Hydrogels prepared using MW with 45 min crosslinking duration presented the closest swelling profile to those crosslinked during 24 h following the conventional oven process previously described by Donnelly (Figures 3(c) and 3(f).6, 7, 22 Nevertheless the swelling profile for MW prepared hydrogels is slightly different to those prepared conventionally, showing short initial latency time (around the first 100 min) in the swelling profile.

The forces needed to break a BP as a function of the crosslinking time are shown in Figure 4(d). Again, there was a noticeable difference between the fracture forces for the non‐crosslinked and crosslinked BP(p < 0.05), although there were no significant differences in the fracture forces of the BP obtained using different crosslinking times (p > 0.05). Additionally, it is noticeable that the range of obtained fracture forces were higher than those obtained in the BP prepared with the conventional method (p < 0.05). This can be explained by taking into account that the force in the bending test was applied to the external side Figure 2(b) and 2(d).

Figure 4(e) shows the compressive stiffness of the needles as a function of the crosslinking time. As described for the oven‐prepared MN arrays, there were no significant differences between the obtained compressive stiffness for the MN arrays prepared with different crosslinking times (p = 0.4751). Nevertheless, there were significant differences between the non‐crosslinked and the rest of the evaluated MN arrays (p < 0.05). Additionally there were no significant differences for these values in comparison with those obtained for the BP prepared following the conventional crosslinking method (p = 0.4837).

Additionally, the insertion profiles of the MN prepared using the MW assisted method were evaluated Figure 4(f) using the Parafilm® method.24 The insertion profiles seem to be equivalent to those of the conventional MN, with the needles piercing the first two PF layers (ca. 100% of the needles pierced the first PF layer and less than 50% pierced the second one). Thus, the crosslinking method did not affect the insertion profile of the MN arrays.

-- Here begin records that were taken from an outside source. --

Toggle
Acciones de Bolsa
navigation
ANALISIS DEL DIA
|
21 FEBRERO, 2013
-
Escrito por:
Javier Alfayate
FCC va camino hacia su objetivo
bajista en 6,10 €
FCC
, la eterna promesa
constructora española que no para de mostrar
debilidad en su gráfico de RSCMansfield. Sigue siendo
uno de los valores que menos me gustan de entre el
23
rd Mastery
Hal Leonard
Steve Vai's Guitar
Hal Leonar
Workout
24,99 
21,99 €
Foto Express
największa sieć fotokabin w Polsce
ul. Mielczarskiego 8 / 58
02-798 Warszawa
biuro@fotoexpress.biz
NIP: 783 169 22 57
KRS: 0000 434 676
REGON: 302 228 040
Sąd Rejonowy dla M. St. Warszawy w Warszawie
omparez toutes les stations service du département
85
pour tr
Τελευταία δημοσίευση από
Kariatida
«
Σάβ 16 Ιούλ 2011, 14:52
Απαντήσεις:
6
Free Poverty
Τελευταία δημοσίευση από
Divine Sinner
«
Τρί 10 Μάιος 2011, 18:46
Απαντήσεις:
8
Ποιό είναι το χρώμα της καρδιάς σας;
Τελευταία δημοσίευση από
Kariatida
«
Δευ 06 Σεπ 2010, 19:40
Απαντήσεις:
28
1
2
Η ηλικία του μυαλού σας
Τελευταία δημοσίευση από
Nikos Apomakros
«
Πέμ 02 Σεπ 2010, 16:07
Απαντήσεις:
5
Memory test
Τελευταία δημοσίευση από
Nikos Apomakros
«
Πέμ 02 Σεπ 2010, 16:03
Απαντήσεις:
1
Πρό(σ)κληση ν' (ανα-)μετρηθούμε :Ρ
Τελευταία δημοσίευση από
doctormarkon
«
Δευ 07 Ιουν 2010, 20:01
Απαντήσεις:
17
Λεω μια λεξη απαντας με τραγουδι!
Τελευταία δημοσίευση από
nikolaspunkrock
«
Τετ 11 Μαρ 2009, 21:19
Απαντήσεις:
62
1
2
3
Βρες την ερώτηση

In Vitro Drug Permeation Studies Using Franz Cells

To determine the effect, if any, on drug release characteristics as a function of crosslinking method, a caffeine permeation study across neonatal dermatomed skin was performed. Figure 5 shows the in vitro permeation kinetics of caffeine from both types of MN arrays across dermatomed neonatal porcine skin. The caffeine permeation curves from both types of MN present the same profile. In addition, the final amount of caffeine permeated after 24 h can be considered equivalent. The amount of caffeine permeated after 24 h were, in both cases, around 35% of the amount present in the caffeine patch (36 ± 6% for conventional MN and 36 ± 12% for the MW‐prepared MN).

Figure 5

In vitro cumulative permeation results of Caffeine delivered from integrated hydrogel forming MN/caffeine patch across dermatomed neonatal porcine skin of 300 ± 50 µm thickness using conventional oven (24 h at 80 °C) (●) and microwave (45 min at 1000 W) () prepared MN arrays.

The f 2 factor was calculated to compare all permeation profiles Equation (4). The obtained values were in all cases higher than 60, indicating that the caffeine permeation profiles through both types of MN can be considered comparable.31

This study shows that the permeation profile of caffeine from both types of formulation can be considered equivalent. Donnelly et al.6 previously demonstrated the ability of MN to deliver caffeine through the skin. The reported amount of caffeine permeated in that study was approximately 2.5 times lower than for the MW crosslinked array. This is consistent with caffeine loading being 3 times lower in that case.

Conclusion

In this work we have shown the advantages of a MW assisted crosslinking process in contrast with conventional thermal heating for the preparation of hydrogel forming microneedle arrays. The crosslinking time was reduced by a factor of approximately 30. Thus, the use of microwave radiation significantly reduces the time required for MN preparation and, in addition, microwave thermal processes are cheaper and quicker than conventional (oven) heating Therefore, the findings in this paper are of interest for MN crosslinking applications, leading to shorter, cheaper and greener manufacturing processes.